La preuve que le fantasme Cyrus caresse l’ego de Trump, on la trouve dans la déclaration qu’il a faite lors d’une réunion avec des membres de la communauté juive américaine : « 98 % des Israéliens me soutiennent, leur a-t-il dit ; s’il m’arrive quelque chose ici [c’est-à-dire un impeachment], je m’envole pour Israël et, en peu de temps, je deviendrai Premier ministre. » Il n’osa pas avouer le fond de sa pensée et dire « Je deviendrai le Messie roi d’Israël, ce que Cyrus n’avait pas osé être. »
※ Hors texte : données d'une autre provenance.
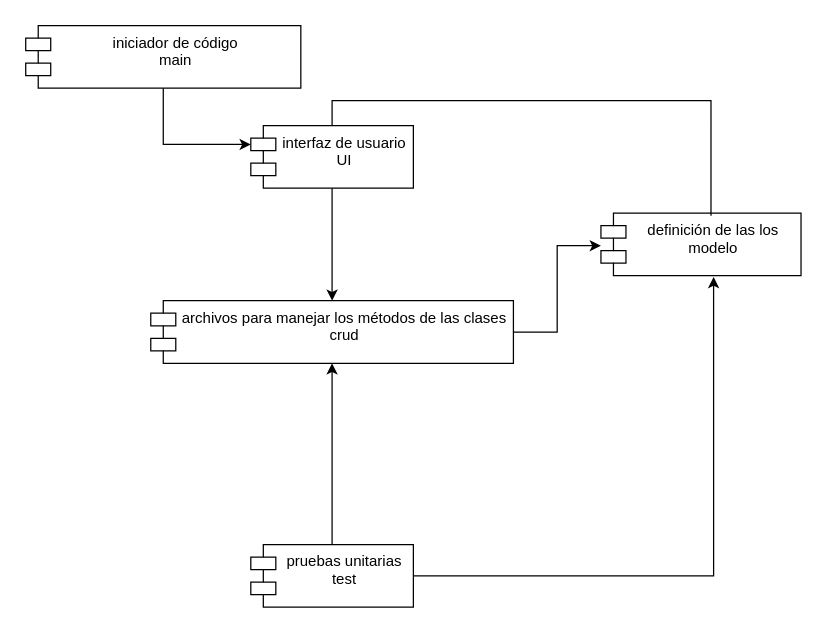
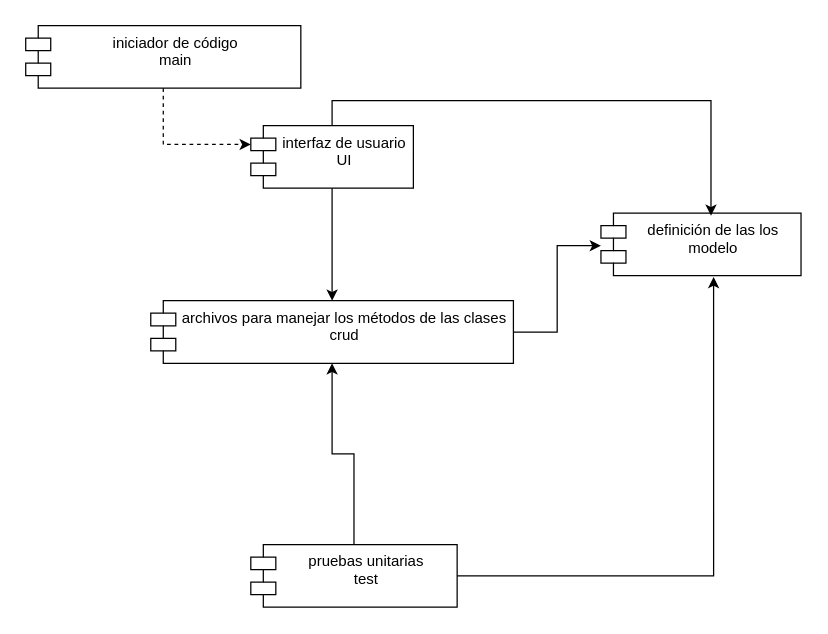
  <mxCell id="0" />
  <mxCell id="1" parent="0" />
  <mxCell id="2" value="&lt;div&gt;interfaz de usuario&lt;/div&gt;UI" style="shape=module;align=left;spacingLeft=20;align=center;verticalAlign=top;whiteSpace=wrap;html=1;" vertex="1" parent="1"><mxGeometry x="200" y="100" width="130" height="50" as="geometry" /></mxCell>
  <mxCell id="3" style="edgeStyle=orthogonalEdgeStyle;rounded=0;orthogonalLoop=1;jettySize=auto;html=1;entryX=0.5;entryY=1;entryDx=0;entryDy=0;" edge="1" parent="1" source="4" target="5"><mxGeometry relative="1" as="geometry" /></mxCell>
- <mxCell id="4" value="&lt;div&gt;pruebas unitarias&lt;/div&gt;test" style="shape=module;align=left;spacingLeft=20;align=center;verticalAlign=top;whiteSpace=wrap;html=1;" vertex="1" parent="1"><mxGeometry x="200" y="435" width="130" height="50" as="geometry" /></mxCell>
+ <mxCell id="4" value="&lt;div&gt;pruebas unitarias&lt;/div&gt;test" style="shape=module;align=left;spacingLeft=20;align=center;verticalAlign=top;whiteSpace=wrap;html=1;" vertex="1" parent="1"><mxGeometry x="200" y="435" width="165" height="50" as="geometry" /></mxCell>
  <mxCell id="5" value="&lt;div&gt;archivos para manejar los métodos de las clases&lt;/div&gt;crud" style="shape=module;align=left;spacingLeft=20;align=center;verticalAlign=top;whiteSpace=wrap;html=1;" vertex="1" parent="1"><mxGeometry x="120" y="240" width="290" height="50" as="geometry" /></mxCell>
  <mxCell id="6" value="&lt;div&gt;&lt;span style=&quot;background-color: transparent; color: light-dark(rgb(0, 0, 0), rgb(255, 255, 255));&quot;&gt;definición de las los&lt;/span&gt;&lt;/div&gt;&lt;div&gt;&lt;span style=&quot;background-color: transparent; color: light-dark(rgb(0, 0, 0), rgb(255, 255, 255));&quot;&gt;modelo&lt;/span&gt;&lt;/div&gt;" style="shape=module;align=left;spacingLeft=20;align=center;verticalAlign=top;whiteSpace=wrap;html=1;" vertex="1" parent="1"><mxGeometry x="480" y="170" width="160" height="50" as="geometry" /></mxCell>
  <mxCell id="7" style="edgeStyle=orthogonalEdgeStyle;rounded=0;orthogonalLoop=1;jettySize=auto;html=1;exitX=0.5;exitY=1;exitDx=0;exitDy=0;" edge="1" parent="1" source="2" target="5"><mxGeometry relative="1" as="geometry" /></mxCell>
  <mxCell id="8" value="&lt;div&gt;iniciador de código&lt;/div&gt;main" style="shape=module;align=left;spacingLeft=20;align=center;verticalAlign=top;whiteSpace=wrap;html=1;" vertex="1" parent="1"><mxGeometry x="20" y="20" width="220" height="50" as="geometry" /></mxCell>
- <mxCell id="9" style="edgeStyle=orthogonalEdgeStyle;rounded=0;orthogonalLoop=1;jettySize=auto;html=1;entryX=0.55;entryY=0.04;entryDx=0;entryDy=0;entryPerimeter=0;exitX=0.5;exitY=0;exitDx=0;exitDy=0;endArrow=none;" edge="1" parent="1" source="2" target="6"><mxGeometry relative="1" as="geometry" /></mxCell>
+ <mxCell id="9" style="edgeStyle=orthogonalEdgeStyle;rounded=0;orthogonalLoop=1;jettySize=auto;html=1;entryX=0.55;entryY=0.04;entryDx=0;entryDy=0;entryPerimeter=0;exitX=0.5;exitY=0;exitDx=0;exitDy=0;" edge="1" parent="1" source="2" target="6"><mxGeometry relative="1" as="geometry" /></mxCell>
  <mxCell id="10" style="edgeStyle=orthogonalEdgeStyle;rounded=0;orthogonalLoop=1;jettySize=auto;html=1;entryX=0.563;entryY=1.02;entryDx=0;entryDy=0;entryPerimeter=0;" edge="1" parent="1" source="4" target="6"><mxGeometry relative="1" as="geometry" /></mxCell>
  <mxCell id="11" style="edgeStyle=orthogonalEdgeStyle;rounded=0;orthogonalLoop=1;jettySize=auto;html=1;entryX=0;entryY=0.52;entryDx=0;entryDy=0;entryPerimeter=0;" edge="1" parent="1" source="5" target="6"><mxGeometry relative="1" as="geometry" /></mxCell>
- <mxCell id="12" style="edgeStyle=orthogonalEdgeStyle;rounded=0;orthogonalLoop=1;jettySize=auto;html=1;entryX=0;entryY=0;entryDx=0;entryDy=15;entryPerimeter=0;" edge="1" parent="1" source="8" target="2"><mxGeometry relative="1" as="geometry" /></mxCell>
+ <mxCell id="12" style="edgeStyle=orthogonalEdgeStyle;rounded=0;orthogonalLoop=1;jettySize=auto;html=1;entryX=0;entryY=0;entryDx=0;entryDy=15;entryPerimeter=0;dashed=1;" edge="1" parent="1" source="8" target="2"><mxGeometry relative="1" as="geometry" /></mxCell>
Devant de tels faits, on ne peut que regretter l’absence de services d’urgence psychiatrique, de Casques bleus sanitaires à l’échelle mondiale. En fait, il semble que dans le choix de leurs références, les évangéliques et leur agent Trump se soient trompés d’ouvrage. Ce n’est pas le Livre d’Isaïe qu’ils ont lu, mais celui, peut-être rangé alphabétiquement sur la même étagère, de Jarry Alfred, auteur d’un autre livre sacré : Ubu roi.